1 Nov 2023
How to authenticate 3-legged token with your desktop applications (Win32)
With increased APIs provided by Autodesk Platform Service (APS), we may want to use APS with desktop applications. It is easy to get a 2-legged token, but 3-legged token requires user input. An easy solution could be embedding a web browser like CEF or WebView2 with your Applications. However, it is overkill if your 3-legged token is the only need and could make your application distribution very bloated.
For these kinds of simple usage, we can use the browser installed on customers’ systems. To achieve that, we need to register a protocol on the system, and let the browser start our application with code returned by APS Authentication service. Meanwhile, when we get the code from browser, we will need to check if there is an instance of our application that is already running and send the code to the process.
Here are guides for three kinds of mainstream systems. My program will register an apsshelldemo protocol, you can change to other names as you want. They are written with the basic development tools in C++/Swift. If you are using a different toolset, you could use them as a reference. In the production environment, you also need to consider how to respond to malicious data. Because custom protocols can receive data from untrusted sources, and you will need to identify and ignore them.
We are going to implement a 3-legged authentication workflow. If you are not familiar with that, our documentation provides a nice tutorial about it.

### Available data

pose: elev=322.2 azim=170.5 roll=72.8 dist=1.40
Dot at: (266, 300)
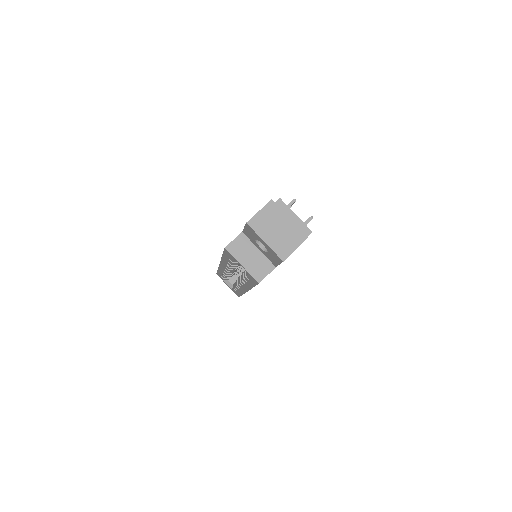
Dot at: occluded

### Short problem 1
In the page on 3-legged tokens for desktop applications, what is the name of the protocol the author's program registers?
### Short problem 2
Write the next part of the page on getting a 3-legged token in desktop applications, picking up after its final sentence.

### Right answer 1
apsshelldemo

### Right answer 2
Before we are writing any code, we need to add our protocol link to our app.
Open your application settings on APS website and add a Callback URL like below:
You cannot just use apsshelldemo://, you will need to add an endpoint to it.
Windows uses registry to manage protocols and shell applications. We will need to create some registry keys under HKCR(HKEY_CLASSES_ROOT).
They are
HKCR\YourKey
Default=URL:Description
URL Protocol=YourProtocol
HKCR\YourKey\shell\open\command
Default=YourAppExecutable.exe
Here is a batch file for creating them. You will need to run it with administrator privilege.
reg add HKCR\%1 /ve /d "URL:Description"
reg add HKCR\%1 /v "URL Protocol" /d "%2"
reg add HKCR\%1\shell
reg add HKCR\%1\shell\open
reg add HKCR\%1\shell\open\command /ve /d ""%3" ""%%1""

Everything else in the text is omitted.